Праздничный ужин, как всегда вкусный, был съеден без энтузиазма, хотя мак в меню практически отсутствовал: только клецки были чуть-чуть посыпаны им сверху. Мясорубка, освобожденная от своего ужасного содержимого, мокла в растворе соды и стирального порошка, хотя было ясно, что в любом случае никто никогда не рискнет ею воспользоваться. И все-таки на следующий день настроение в доме Жаков несколько изменилось к лучшему. Встало чудесное солнце, небо было изумительно синее, и снег заманчиво искрился на белых улицах. Этого было достаточно, чтобы всем стало немного повеселее, а тут еще позвонил Толек и осведомился у Юлии, разумеется «от имени всех наших», как там самочувствие…
— «От имени всех наших», — вздохнула Юлия, вешая трубку по окончании разговора. — Он всегда выступает как представитель коллектива. — И снова вздохнула, хотя лицо ее слегка просветлело.
— Он непременно в тебя влюбится, увидишь, — поспешила утешить дочку мама. С момента злополучной истории в кухне ее мучили угрызения совести: ведь вымой она мясорубку, на пути ее ребенка к счастью не возникло бы никаких препятствий.
Юлия опять помрачнела.
— Толек никогда в меня не влюбится, — сказала она пророческим тоном. — У него всегда будет возникать в памяти дохлая мышка в мясорубке.
Цеся собрала со стола посуду, оставшуюся от обеда. Уставляя тарелки на поднос, она напряженно думала о своем. С утра ее просто разрывали сомнения: идти или не идти на свидание с бородачом? Многое было против встречи с незнакомым донжуаном. Однако Целестина опасалась, что упустит первый и, возможно, единственный в жизни случай пойти на свидание.
Отнеся поднос на кухню, Цеся заперлась в ванной и, стоя там перед зеркалом, предалась печальным размышлениям. Если она явится на свидание, бородач будет разочарован, поскольку без косметики Целестина выглядела тем, кем была: шестнадцатилетней закомплексованной школьницей. Отсюда вывод — надо прибегнуть к помощи косметики. Но как раз этого Цеся не собиралась делать, ибо, если бородач и есть Тот Единственный, Суженый, Тот, что Навсегда, он должен увидеть ее, так сказать, «в натуральном виде», во всей ее скромной сути. Она поступит честно — обойдется без косметических ухищрений, и, если он влюбится в нее такую, какая она есть, это и будет та самая настоящая, чистая любовь. Единственно и исключительно.
Так как же быть: идти или не идти?
«Разумеется, идти», — подумала Цеся, после чего ею снова овладели сомнения.

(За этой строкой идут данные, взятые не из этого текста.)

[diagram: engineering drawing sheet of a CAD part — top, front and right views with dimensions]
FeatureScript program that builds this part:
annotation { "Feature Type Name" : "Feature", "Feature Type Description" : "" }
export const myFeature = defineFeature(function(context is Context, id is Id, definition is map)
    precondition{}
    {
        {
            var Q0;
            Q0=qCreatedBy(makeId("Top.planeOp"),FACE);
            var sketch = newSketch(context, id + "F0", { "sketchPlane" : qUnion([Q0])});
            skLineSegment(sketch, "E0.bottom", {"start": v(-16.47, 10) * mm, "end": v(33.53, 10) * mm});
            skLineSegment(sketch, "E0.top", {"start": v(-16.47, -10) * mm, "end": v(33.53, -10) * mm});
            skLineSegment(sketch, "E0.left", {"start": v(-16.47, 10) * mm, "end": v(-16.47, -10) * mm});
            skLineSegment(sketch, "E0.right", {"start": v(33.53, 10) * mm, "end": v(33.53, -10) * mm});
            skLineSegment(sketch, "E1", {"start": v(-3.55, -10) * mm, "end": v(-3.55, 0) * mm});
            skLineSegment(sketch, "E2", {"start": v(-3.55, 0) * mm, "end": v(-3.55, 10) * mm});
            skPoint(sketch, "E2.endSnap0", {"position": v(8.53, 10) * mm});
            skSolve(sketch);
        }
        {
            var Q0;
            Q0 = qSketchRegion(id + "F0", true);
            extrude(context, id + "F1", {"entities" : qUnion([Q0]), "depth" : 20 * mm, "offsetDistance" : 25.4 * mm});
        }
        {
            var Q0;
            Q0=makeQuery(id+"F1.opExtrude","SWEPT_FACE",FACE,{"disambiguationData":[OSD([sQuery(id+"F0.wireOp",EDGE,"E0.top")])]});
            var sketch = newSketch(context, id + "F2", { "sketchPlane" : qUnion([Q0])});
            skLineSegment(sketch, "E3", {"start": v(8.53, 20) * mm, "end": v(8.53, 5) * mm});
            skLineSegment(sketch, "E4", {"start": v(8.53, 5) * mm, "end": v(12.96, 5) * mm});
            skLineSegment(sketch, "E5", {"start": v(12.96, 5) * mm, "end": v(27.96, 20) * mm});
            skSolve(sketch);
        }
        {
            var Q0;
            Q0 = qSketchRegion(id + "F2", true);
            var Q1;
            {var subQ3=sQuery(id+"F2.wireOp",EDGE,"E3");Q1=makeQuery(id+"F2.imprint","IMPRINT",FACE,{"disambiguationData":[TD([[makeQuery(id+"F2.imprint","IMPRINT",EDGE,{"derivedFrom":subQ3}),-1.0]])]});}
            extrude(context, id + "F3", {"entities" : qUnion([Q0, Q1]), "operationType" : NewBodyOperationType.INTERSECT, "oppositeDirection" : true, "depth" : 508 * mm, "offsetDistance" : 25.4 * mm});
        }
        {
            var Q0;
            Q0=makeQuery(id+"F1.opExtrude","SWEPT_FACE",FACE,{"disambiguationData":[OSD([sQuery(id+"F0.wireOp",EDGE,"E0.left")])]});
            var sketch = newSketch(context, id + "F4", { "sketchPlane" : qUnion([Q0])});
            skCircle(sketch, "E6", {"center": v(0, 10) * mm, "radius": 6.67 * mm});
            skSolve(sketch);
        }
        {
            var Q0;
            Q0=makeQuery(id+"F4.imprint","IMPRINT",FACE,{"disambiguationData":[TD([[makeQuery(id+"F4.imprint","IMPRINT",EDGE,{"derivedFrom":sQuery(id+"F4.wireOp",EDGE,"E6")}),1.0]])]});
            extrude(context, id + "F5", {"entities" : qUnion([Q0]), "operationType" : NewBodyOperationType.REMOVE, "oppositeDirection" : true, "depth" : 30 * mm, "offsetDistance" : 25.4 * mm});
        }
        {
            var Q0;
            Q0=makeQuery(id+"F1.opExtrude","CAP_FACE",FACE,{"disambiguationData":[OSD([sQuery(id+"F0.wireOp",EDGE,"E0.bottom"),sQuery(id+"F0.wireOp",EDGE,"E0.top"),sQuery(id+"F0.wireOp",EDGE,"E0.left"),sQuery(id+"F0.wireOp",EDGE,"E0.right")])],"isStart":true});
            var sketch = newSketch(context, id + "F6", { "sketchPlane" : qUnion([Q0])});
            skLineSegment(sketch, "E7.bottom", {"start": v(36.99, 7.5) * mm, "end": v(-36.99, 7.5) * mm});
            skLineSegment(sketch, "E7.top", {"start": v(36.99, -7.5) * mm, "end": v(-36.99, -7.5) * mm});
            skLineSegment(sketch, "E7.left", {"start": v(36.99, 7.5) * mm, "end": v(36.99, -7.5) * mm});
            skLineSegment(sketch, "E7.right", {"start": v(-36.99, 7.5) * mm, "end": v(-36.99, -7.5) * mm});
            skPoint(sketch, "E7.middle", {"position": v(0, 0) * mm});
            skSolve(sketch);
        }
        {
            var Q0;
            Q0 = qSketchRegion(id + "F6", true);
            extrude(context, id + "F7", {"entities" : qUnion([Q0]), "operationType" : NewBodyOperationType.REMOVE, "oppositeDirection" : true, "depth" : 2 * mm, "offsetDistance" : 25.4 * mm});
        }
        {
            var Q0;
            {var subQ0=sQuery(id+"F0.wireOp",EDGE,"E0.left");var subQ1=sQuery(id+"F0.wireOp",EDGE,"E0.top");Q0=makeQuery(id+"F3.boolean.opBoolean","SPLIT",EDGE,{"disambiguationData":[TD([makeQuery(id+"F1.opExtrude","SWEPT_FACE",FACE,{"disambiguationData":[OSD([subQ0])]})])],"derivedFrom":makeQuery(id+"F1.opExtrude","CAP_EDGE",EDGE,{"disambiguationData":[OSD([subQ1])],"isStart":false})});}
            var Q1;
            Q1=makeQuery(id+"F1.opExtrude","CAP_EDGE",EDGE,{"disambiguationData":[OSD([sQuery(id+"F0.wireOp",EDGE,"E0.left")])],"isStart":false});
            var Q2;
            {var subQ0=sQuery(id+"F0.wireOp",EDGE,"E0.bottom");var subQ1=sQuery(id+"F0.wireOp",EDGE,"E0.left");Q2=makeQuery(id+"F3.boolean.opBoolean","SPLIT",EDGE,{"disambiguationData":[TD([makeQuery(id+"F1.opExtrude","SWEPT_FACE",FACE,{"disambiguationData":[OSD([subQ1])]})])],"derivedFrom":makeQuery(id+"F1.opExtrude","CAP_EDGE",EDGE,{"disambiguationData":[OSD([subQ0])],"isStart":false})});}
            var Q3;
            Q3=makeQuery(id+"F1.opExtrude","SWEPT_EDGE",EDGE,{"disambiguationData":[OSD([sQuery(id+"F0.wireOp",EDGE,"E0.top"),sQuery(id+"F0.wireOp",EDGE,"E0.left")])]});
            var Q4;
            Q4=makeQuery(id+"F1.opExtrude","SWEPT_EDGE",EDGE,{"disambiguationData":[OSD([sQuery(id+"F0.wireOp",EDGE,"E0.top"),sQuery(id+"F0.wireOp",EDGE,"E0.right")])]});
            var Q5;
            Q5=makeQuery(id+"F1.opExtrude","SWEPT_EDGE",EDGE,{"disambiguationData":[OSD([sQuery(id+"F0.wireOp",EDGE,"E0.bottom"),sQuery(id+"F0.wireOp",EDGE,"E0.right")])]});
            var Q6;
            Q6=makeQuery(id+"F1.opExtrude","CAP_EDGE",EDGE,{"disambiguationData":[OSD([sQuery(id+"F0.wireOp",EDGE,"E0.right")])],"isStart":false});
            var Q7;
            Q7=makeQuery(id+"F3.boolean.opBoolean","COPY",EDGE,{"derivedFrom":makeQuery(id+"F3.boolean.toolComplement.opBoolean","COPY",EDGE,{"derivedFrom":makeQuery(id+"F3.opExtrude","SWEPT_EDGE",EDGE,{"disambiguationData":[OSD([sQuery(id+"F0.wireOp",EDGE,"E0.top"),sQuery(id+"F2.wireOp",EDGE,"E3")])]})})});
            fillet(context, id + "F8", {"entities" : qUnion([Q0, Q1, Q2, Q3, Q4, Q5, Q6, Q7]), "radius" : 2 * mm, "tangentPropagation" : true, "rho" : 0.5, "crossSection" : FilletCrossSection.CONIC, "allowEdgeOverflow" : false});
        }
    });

А собственно, почему бы не посоветоваться с родными? Пусть подскажут. В результате Цеся, как всегда, все рассказала домашним, а домашние, как всегда, приняли ее заботы близко к сердцу.
— Может так случиться, что ты в него влюбишься? — испытующе спросила мама.
Цеся вопреки своему убеждению заявила, что, пожалуй, наверняка не влюбится.
— «Пожалуй» или «наверняка»? — потребовал уточнения отец.
— Наверняка.
— Тогда зачем идти на свидание?
Цеся задумалась.
— Ну, если он захочет cо мной встречаться… будет наконец с кем гулять и ходить в кино…
— Для прогулок могу купить тебе собаку, — мрачно сказал отец.
— А в кино можешь ходить со мной, — самоотверженно предложил дедушка.
— И вообще, нечего договариваться с первым встречным только потому, что тебе надоело быть одной, — решительно заявила Юлия.
— Ну, а если больше никто никогда на меня не посмотрит? — высказала Цеся свои тайные опасения.
— Посмотрит, к сожалению. Спорю на миллион, — заверил ее отец.
— Так что же, идти или не идти?
— Как бы ты ни поступила, потом будешь жалеть, — пригрозил дедушка, начитавшийся Верлена.